Further, Ginsburg said that the group envisions their test being used to help track potential pandemics, or any other situation where large-scale screening of a population might be appropriate.

"I'm sure people are working on one-hour PCRs that could give rapid turnaround time in the emergency room setting," Ginsburg said. "I'm not eliminating PCR as a method of choice, it's just that right now there are limitations to that. Publishing papers like this should motivate the technology developers to move in our direction."

In fact, he noted that Duke has a strong bioengineering program in which several groups are working on point-of-care nucleic acid testing. "And we've been working very closely with a number of groups on new technology to measure RNA that aren't actually transcriptase-based, and actually may not even require labeling," he added.
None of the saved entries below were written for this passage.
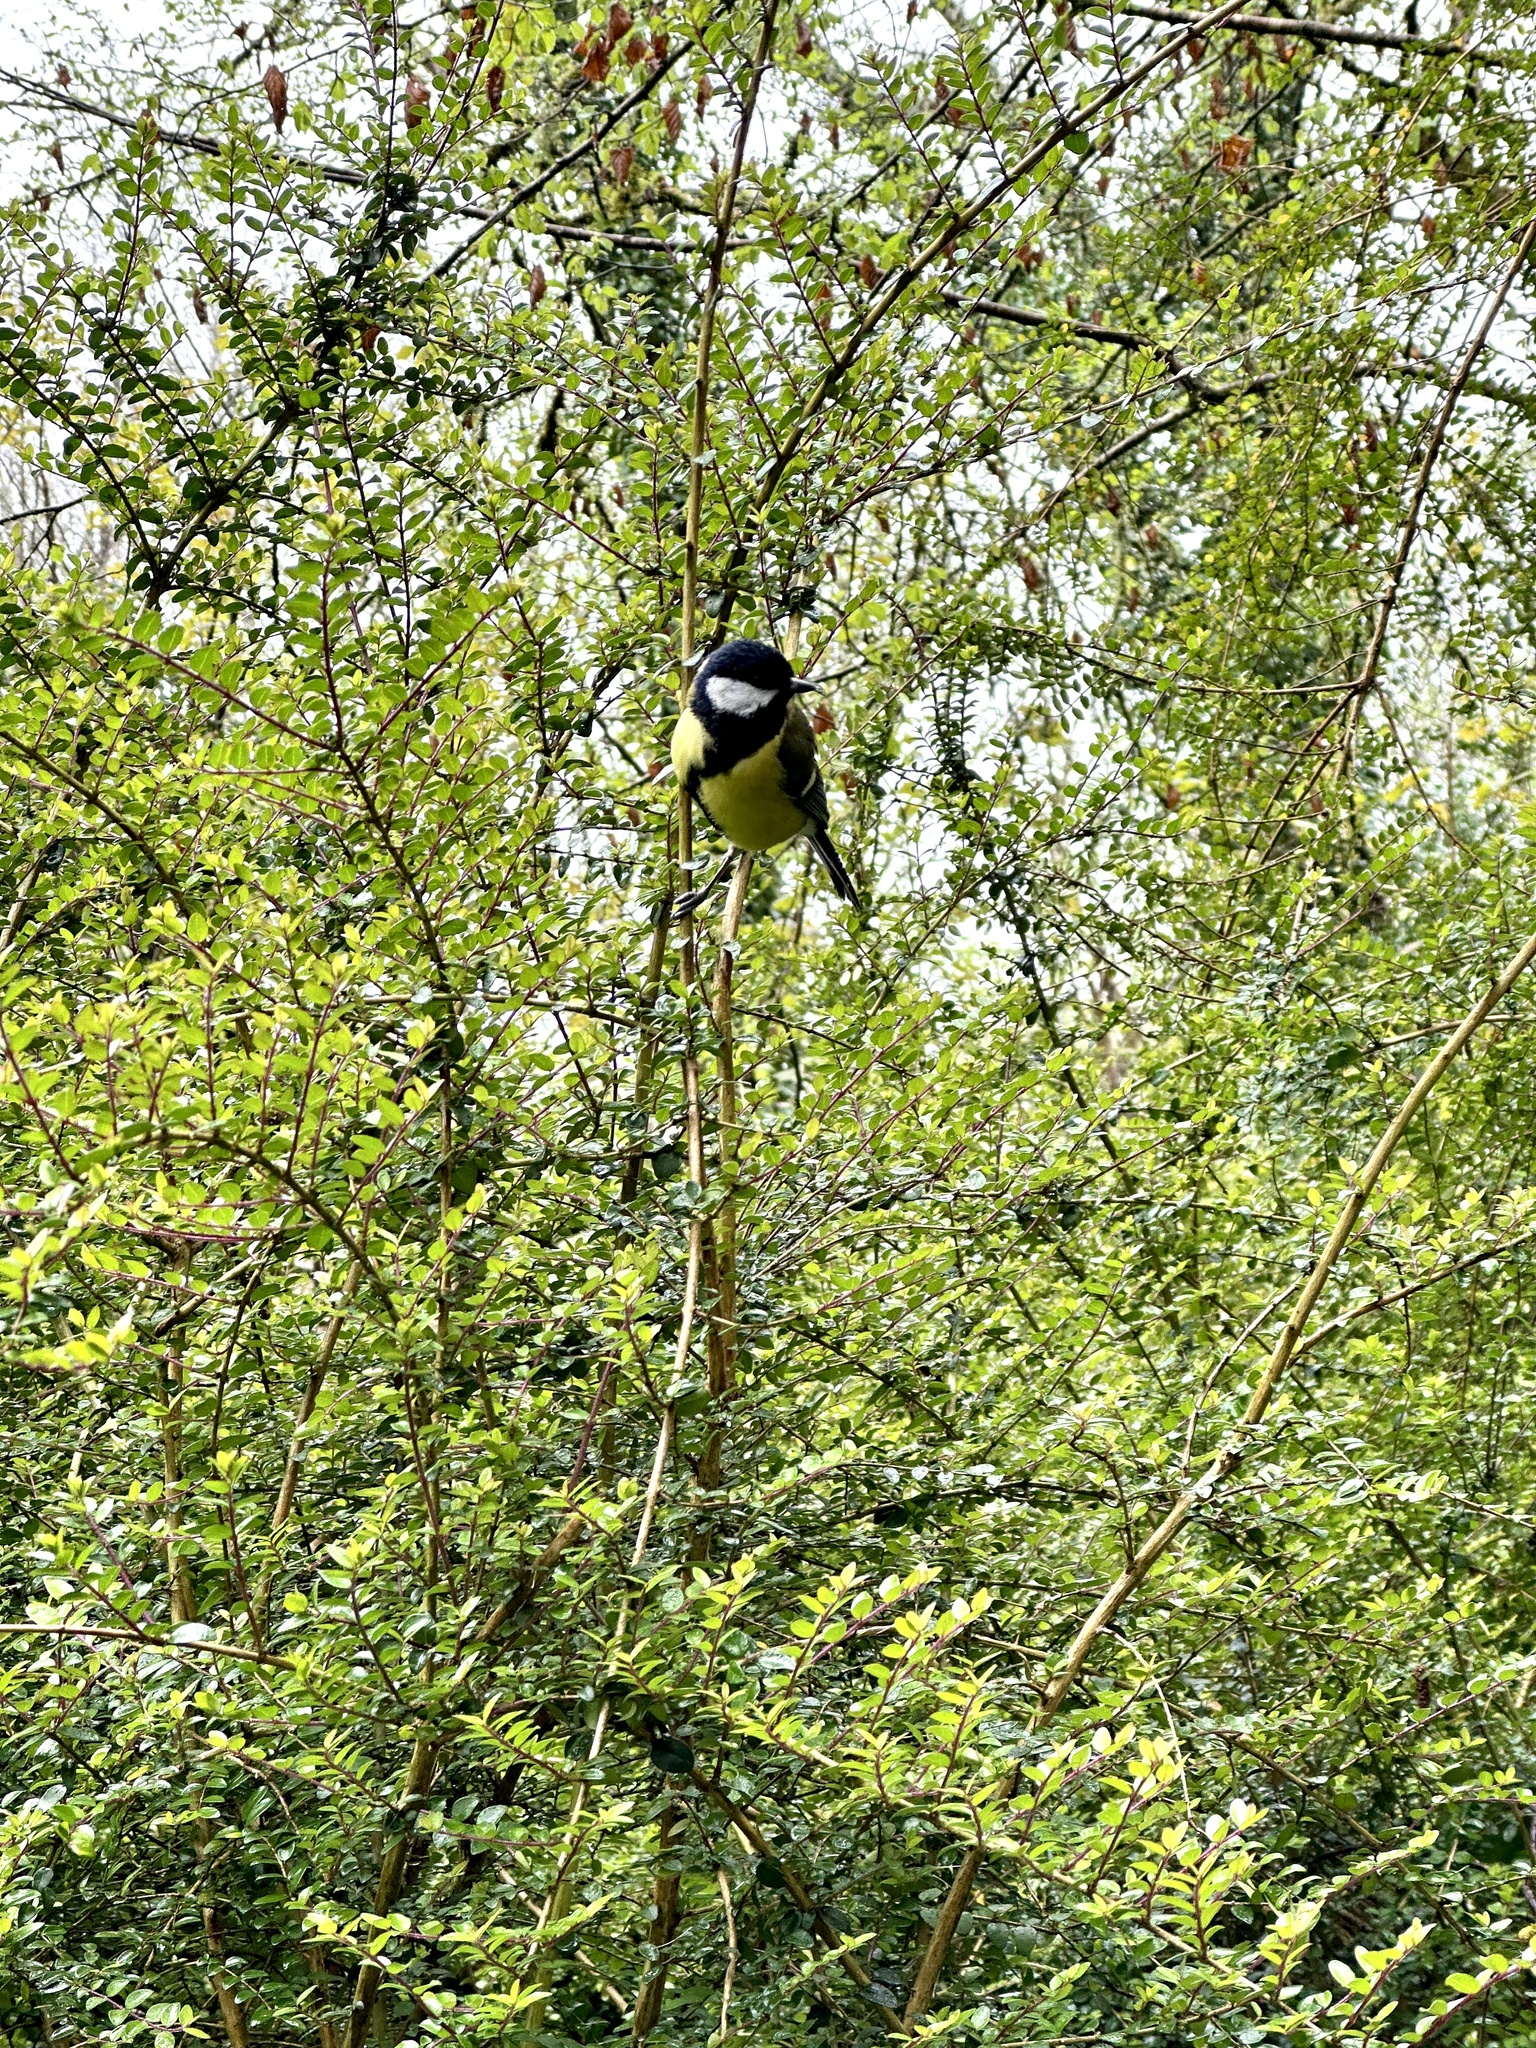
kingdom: Animalia
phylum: Chordata
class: Aves
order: Passeriformes
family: Paridae
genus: Parus
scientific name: Parus major
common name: Great tit
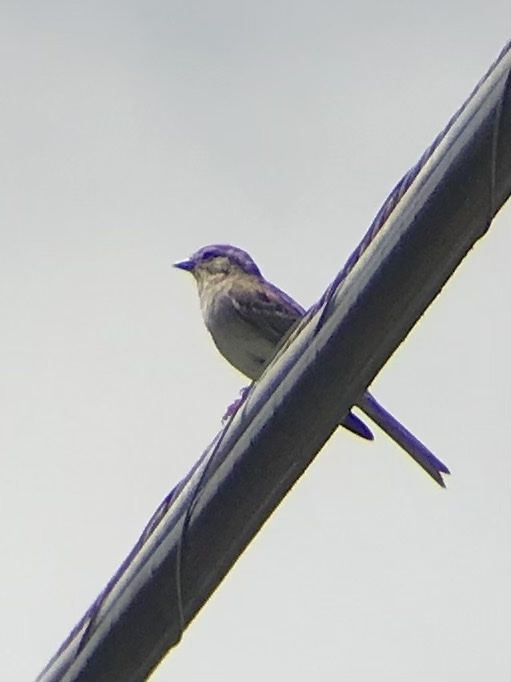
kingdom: Animalia
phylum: Chordata
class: Aves
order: Passeriformes
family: Passerellidae
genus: Spizella
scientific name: Spizella passerina
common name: Chipping sparrow
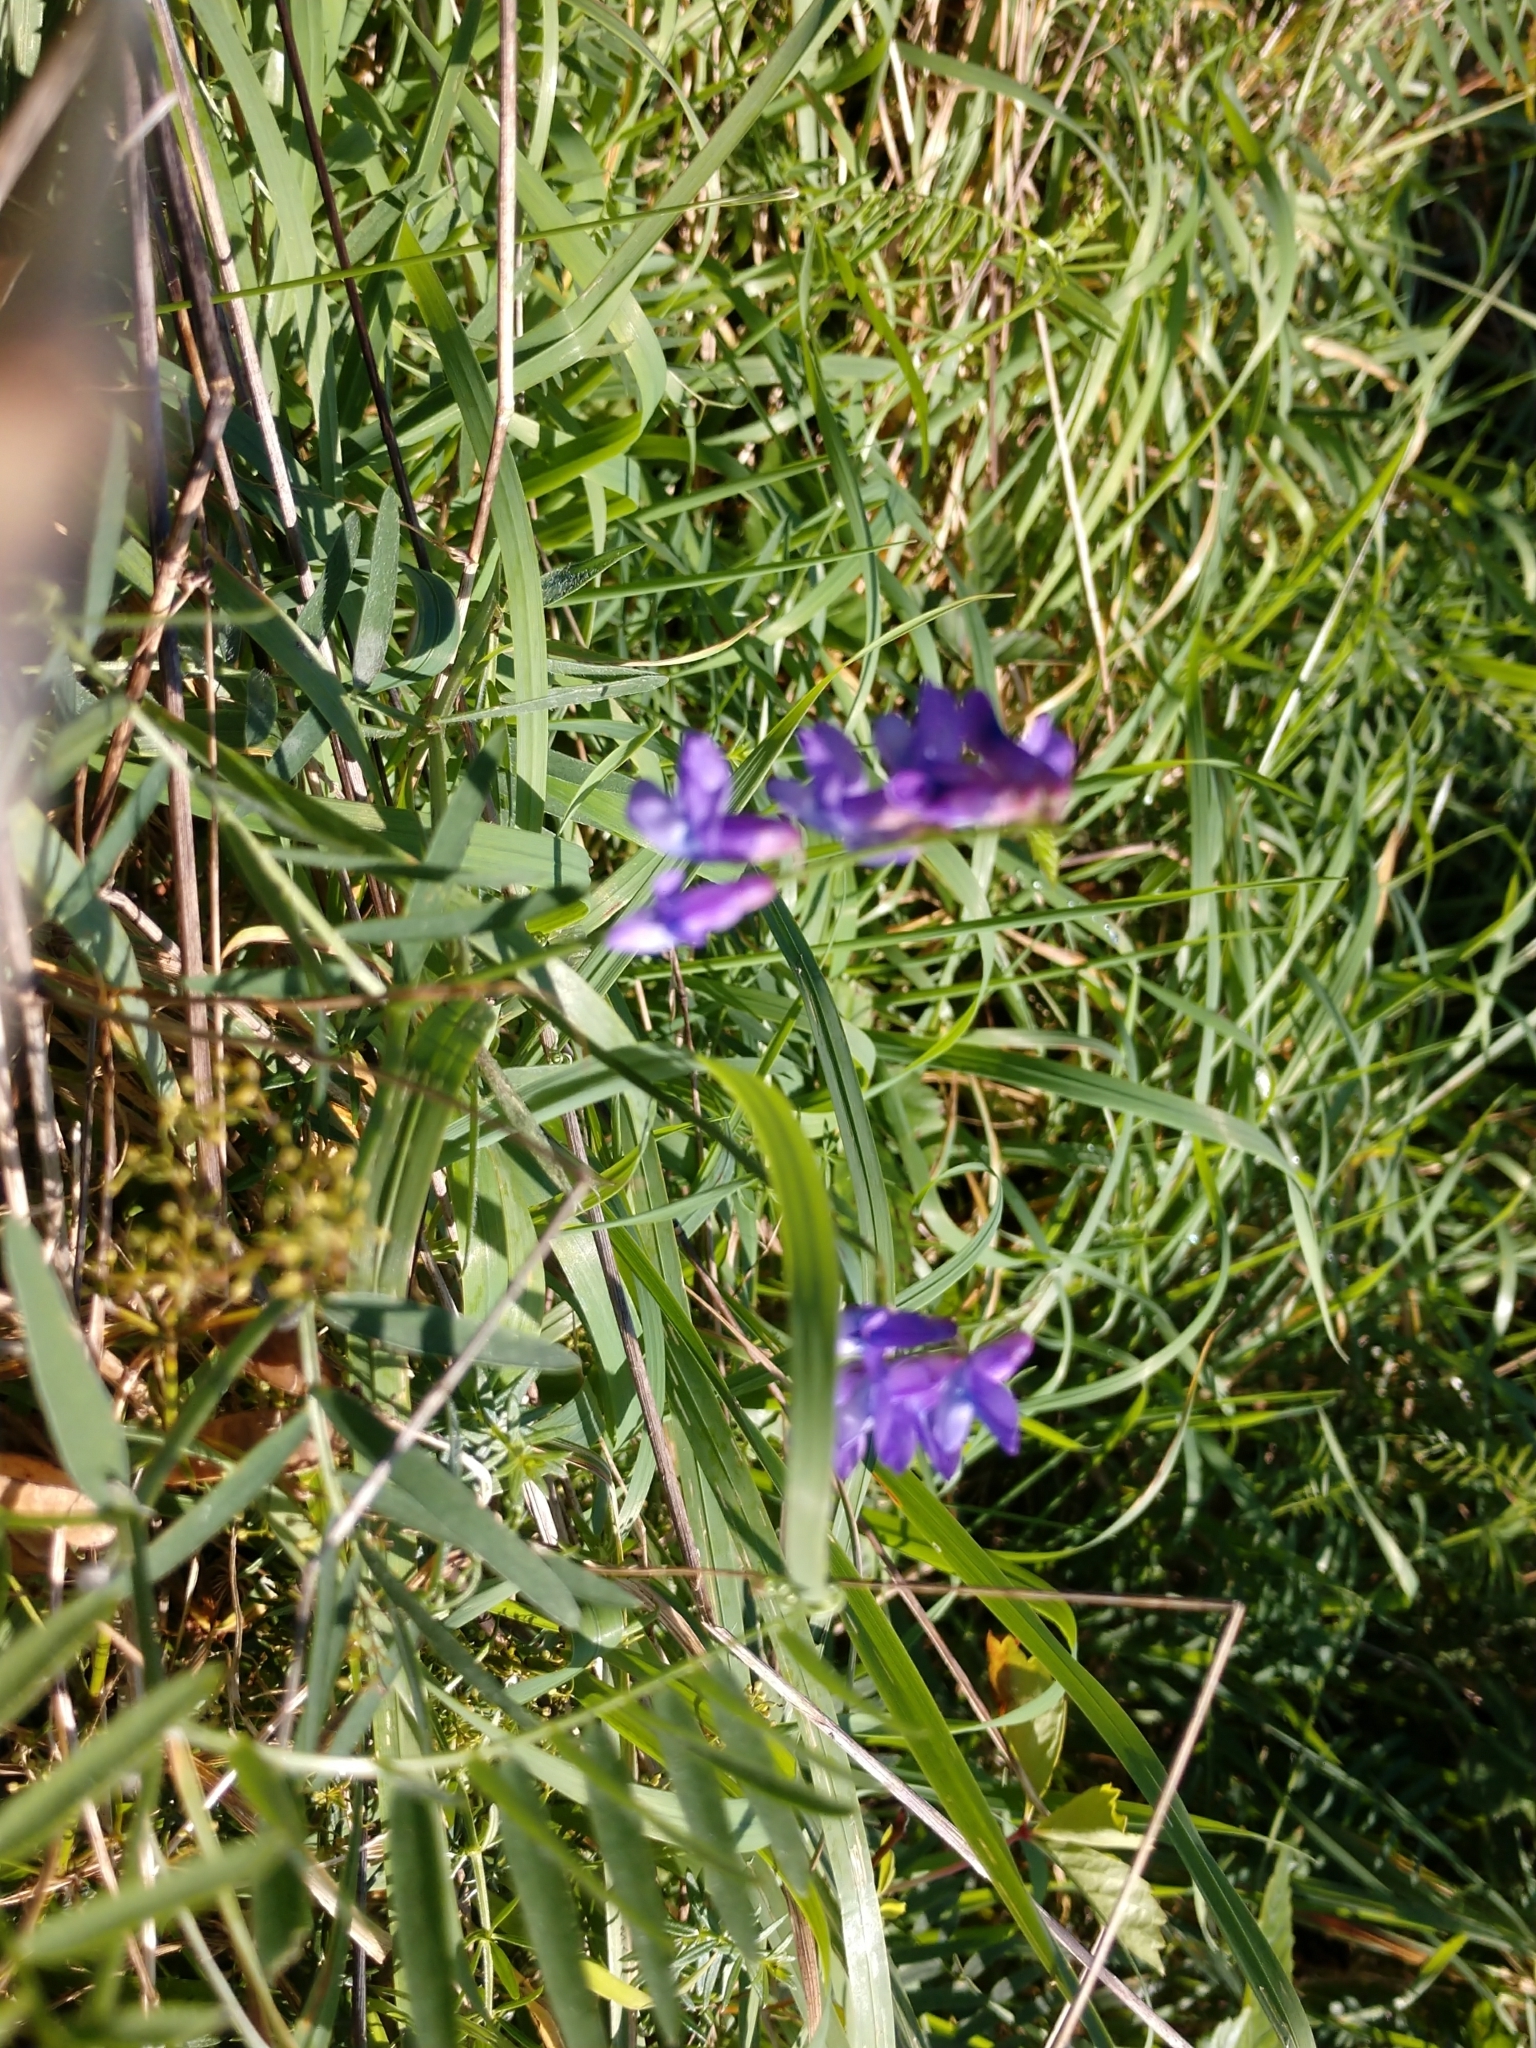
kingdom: Plantae
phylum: Tracheophyta
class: Magnoliopsida
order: Fabales
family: Fabaceae
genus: Vicia
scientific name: Vicia cracca
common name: Bird vetch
Duke has applied for a patent on the respiratory viral gene signature. Ginsburg said that the patent includes claims specifying that a variety of platforms could be used to run the assay, as well as claims detailing the notion of a "viral detection score, something along those lines, like some of the RT-qPCR clinical assays like [Genomic Health's] Oncotype DX. We'll try to come up with some sort of visualization tool for clinicians so they can make better decisions about what the PCR results mean."